Ekim’den bu yana süren operasyonlar sonrası İsrail, Gazze’nin kuzeyinden birliklerini çekmeye başladı. Güney Afrika tarafından soykırım iddiasıyla Uluslararası Mahkemeye taşınan İsrail, savaşı Lübnan’a mı taşıyacak?
İsrail’in Gazze’ye yönelik saldırıları dünya kamuoyu önünde yoğun tepki çekmeye devam ediyor. Güney Afrika Cumhuriyeti, İsrail’in 1948 tarihli Soykırımın Önlenmesi ve Cezalandırılması sözleşmesini ihlal ettiği gerekçesiyle Uluslararası Adalet Divanı (ICJ) tarafından geçici tedbir kararı alınmasını talep etti.
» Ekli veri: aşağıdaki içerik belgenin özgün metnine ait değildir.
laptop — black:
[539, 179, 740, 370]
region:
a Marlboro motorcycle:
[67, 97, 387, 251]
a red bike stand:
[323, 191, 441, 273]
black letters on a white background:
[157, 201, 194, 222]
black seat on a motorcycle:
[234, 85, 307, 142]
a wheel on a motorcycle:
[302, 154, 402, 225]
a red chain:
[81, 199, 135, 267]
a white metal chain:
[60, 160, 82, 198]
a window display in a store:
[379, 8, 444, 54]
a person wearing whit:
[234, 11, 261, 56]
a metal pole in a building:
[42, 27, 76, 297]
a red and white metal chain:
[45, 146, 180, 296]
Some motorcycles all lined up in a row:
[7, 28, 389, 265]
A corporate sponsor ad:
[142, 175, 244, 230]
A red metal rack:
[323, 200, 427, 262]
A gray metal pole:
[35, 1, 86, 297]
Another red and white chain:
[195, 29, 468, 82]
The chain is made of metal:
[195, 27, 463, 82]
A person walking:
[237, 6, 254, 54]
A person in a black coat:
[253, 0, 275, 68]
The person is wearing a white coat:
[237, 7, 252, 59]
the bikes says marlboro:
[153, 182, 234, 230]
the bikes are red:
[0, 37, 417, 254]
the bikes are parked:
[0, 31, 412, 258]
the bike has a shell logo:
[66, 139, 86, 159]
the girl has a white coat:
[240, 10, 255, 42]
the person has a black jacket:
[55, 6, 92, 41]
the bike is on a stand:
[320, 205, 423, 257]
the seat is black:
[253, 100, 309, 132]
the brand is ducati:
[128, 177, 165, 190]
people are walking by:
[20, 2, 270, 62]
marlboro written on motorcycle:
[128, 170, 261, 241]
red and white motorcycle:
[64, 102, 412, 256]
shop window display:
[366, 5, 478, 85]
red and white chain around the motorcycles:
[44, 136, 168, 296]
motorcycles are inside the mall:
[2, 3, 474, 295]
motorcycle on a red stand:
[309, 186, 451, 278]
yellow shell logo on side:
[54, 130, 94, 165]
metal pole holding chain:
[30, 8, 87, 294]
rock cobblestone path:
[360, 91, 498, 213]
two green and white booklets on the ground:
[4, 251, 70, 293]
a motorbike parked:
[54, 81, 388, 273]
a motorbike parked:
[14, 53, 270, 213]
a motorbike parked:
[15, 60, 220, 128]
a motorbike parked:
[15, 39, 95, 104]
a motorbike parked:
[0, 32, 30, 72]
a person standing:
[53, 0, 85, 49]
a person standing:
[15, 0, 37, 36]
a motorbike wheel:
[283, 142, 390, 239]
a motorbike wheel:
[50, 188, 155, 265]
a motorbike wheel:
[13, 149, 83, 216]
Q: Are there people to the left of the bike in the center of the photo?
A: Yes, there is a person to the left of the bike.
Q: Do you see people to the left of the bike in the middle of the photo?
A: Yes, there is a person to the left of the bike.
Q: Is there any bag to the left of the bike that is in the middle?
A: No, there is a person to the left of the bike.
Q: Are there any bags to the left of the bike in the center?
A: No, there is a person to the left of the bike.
İsrail’in Gazze’de işlediği suçlar Batı kamuoyunda tepki görse de yönetimler tarafından operasyonun durdurulması için bir işlemde bulunulmadı. Ancak Gazze’deki insani facianın yanında askeri başarının elde edilip edilmediği hala tartışılıyor.
İSRAİL ÇEKİLİYOR MU?
İsrail, devam eden kara harekâtıyla ilgili başarıya ulaştığını iddia etti. Yoğun yerleşim yerlerinin bulunduğu kuzey Gazze’de çatışmalar devam ederken paylaşılan haritalarda İsrail’in büyük oranda kontrol sağladığı gösterildi. 1 Ocak itibariyle binlerce askerin Gazze’den çekildiğini duyuran İsrail yönetimi, gerekçe olarak 2024’te devam edecek operasyonlar için personelin güç toplayacağını bildirdi.
Ancak bunun sebebi savaşın çatışmaların sürdüğü Gazze’nin ötesine taşınma ihtimali olabilir. Hamas’ın 7 Ekim Aksa Tufanı Harekâtı sonrası, İran’ın vekil güçleriyle ABD/İsrail kuvvetleri arasında çeşitli bölgelerde çatışmalar devam ediyor. Lübnan’da Hizbullah’ın roket saldırıları ve Yemenli Husilerin deniz ticaretine yönelik hareketleri, ABD ve İsrail adına bölgedeki en büyük tehdit oldu.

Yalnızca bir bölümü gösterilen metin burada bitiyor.